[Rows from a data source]
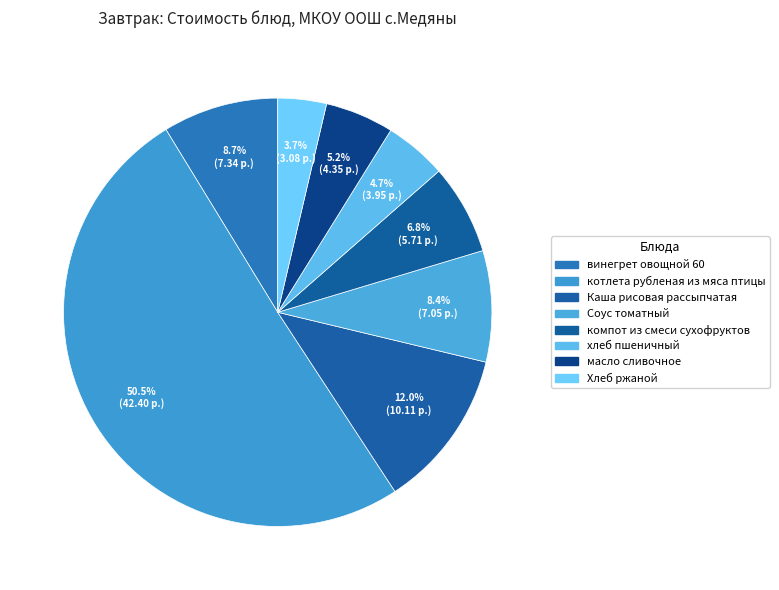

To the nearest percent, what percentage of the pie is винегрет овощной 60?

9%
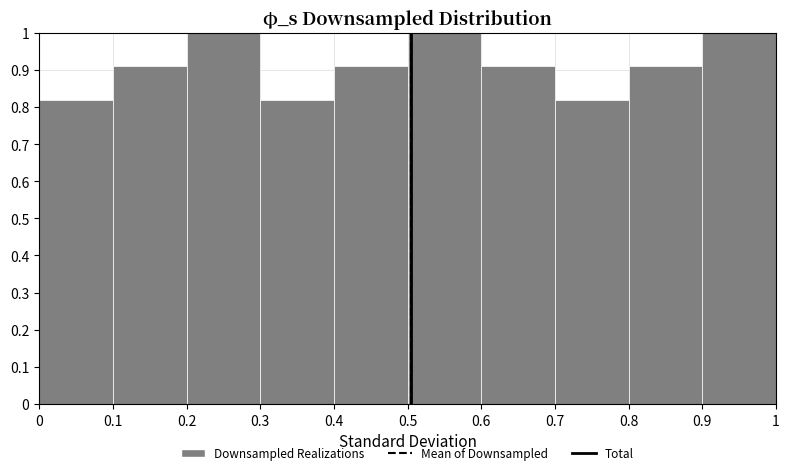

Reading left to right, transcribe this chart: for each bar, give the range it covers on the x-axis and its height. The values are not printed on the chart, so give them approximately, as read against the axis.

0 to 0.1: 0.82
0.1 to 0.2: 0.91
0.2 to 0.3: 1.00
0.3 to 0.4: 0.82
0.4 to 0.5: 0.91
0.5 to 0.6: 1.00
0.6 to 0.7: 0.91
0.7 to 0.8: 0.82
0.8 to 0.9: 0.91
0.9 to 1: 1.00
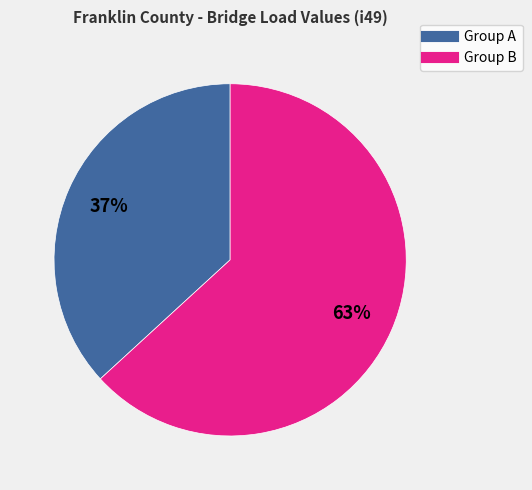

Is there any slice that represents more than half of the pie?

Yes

What is being asked: Pull out every line of the rows above that contains the string "percent", matching case exactly.

Exercise output:
To the nearest percent, what percentage of the pie is винегрет овощной 60?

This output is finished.